Later, in a section narrated by Herman, Allan is something of a burden. Herman’s mother adds an “e” to their surname after Allan dies, apparently trying to confuse his creditors. Meanwhile, Herman himself is as unpredictable as his father, at least on the page. In a long footnote, Herman, who will outlive two of his children, tries to find an accord between countervailing strains of thought—to merge the intentionality of writing narrative fiction with the voices of the “ghosts” that haunt him. For the reader of Melvill, this means that the footnote’s small font becomes a large one in the most self-referential way imaginable, growing to “the same dimension and magnitude as the volume of the brief main text at whose feet I was born.” Herman’s disregard for narrative rules is a manifestation of his larger obsession with honing an original narrative voice—his own white whale.
In the novel’s most unaccountable development, Herman travels through time.
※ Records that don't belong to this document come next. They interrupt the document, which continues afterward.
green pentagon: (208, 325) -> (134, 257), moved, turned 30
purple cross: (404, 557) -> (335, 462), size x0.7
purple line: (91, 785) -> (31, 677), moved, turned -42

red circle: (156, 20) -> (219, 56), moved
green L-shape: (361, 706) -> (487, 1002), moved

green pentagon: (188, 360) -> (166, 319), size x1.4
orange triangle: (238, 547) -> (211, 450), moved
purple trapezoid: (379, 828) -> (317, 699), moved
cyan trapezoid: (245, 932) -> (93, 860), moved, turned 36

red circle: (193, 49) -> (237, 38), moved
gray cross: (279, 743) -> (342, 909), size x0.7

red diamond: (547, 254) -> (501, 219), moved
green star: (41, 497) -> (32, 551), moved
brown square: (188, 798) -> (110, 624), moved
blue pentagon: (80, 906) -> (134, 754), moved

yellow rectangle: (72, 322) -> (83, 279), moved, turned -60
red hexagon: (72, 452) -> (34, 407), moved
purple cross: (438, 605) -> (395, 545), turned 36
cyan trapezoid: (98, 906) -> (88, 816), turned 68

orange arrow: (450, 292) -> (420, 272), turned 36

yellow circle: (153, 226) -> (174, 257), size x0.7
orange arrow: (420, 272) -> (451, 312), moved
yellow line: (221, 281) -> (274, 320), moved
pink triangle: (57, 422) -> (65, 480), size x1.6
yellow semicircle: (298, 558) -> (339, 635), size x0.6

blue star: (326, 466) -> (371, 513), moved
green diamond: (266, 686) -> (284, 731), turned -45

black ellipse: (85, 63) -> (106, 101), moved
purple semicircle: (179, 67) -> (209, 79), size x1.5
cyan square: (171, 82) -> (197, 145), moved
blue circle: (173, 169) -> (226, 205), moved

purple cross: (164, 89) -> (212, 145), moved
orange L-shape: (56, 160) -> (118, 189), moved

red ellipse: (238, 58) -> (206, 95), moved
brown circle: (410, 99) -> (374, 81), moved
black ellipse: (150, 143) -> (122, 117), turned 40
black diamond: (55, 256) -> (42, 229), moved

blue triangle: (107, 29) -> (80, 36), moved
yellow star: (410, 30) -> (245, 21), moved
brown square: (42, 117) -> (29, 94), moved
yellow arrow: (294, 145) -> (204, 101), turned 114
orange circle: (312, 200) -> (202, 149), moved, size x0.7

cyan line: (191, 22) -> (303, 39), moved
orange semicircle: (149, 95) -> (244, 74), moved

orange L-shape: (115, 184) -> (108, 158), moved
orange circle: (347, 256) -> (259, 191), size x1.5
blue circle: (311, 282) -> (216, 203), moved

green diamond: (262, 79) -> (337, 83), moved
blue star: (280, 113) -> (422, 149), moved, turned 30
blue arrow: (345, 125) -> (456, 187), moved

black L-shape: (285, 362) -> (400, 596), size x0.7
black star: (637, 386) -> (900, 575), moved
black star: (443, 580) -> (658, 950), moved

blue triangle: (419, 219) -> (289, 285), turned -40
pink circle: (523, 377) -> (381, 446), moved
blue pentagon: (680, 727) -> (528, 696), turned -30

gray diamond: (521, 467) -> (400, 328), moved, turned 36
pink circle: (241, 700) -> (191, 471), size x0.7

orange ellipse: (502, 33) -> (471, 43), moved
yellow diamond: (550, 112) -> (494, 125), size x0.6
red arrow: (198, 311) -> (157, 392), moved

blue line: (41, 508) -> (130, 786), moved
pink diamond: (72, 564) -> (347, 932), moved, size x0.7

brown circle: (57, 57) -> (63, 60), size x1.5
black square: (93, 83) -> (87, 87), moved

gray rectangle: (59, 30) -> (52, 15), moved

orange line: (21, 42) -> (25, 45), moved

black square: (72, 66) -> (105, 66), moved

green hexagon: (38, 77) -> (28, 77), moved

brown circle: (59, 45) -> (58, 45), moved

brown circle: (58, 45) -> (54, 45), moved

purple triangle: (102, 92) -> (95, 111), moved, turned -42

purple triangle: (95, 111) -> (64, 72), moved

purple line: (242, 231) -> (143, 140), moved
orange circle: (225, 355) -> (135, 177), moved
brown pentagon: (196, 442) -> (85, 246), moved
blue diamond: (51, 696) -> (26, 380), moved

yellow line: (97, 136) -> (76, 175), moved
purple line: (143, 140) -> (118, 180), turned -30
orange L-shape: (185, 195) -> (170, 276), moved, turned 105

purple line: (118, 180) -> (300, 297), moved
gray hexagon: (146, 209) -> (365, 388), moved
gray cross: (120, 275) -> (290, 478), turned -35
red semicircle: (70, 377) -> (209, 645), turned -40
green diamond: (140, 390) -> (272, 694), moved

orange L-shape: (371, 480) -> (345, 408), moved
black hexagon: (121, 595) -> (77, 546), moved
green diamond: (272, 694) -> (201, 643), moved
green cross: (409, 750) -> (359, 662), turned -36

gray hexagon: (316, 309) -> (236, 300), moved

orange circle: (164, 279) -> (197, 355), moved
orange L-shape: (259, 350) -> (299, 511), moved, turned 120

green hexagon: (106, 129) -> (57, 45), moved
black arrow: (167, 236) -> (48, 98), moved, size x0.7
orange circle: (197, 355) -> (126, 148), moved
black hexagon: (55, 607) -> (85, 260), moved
In Lower Manhattan one day, Herman smells jet fuel and wonders, “What is an airport?” Pieces of paper, then people, rain down. He is, it appears, a witness to the 9/11 attacks. Take your pick as to what this means. Maybe it represents art’s frailty in the face of historical tragedy. Or perhaps it’s Fresán’s way of citing Melville as the writer who most clearly understood the relationship between hubris and tragedy. This would explain why, after knocking novels about real-life authors, he’s written one, a book that takes the subgenre to new, strange, and intriguing places.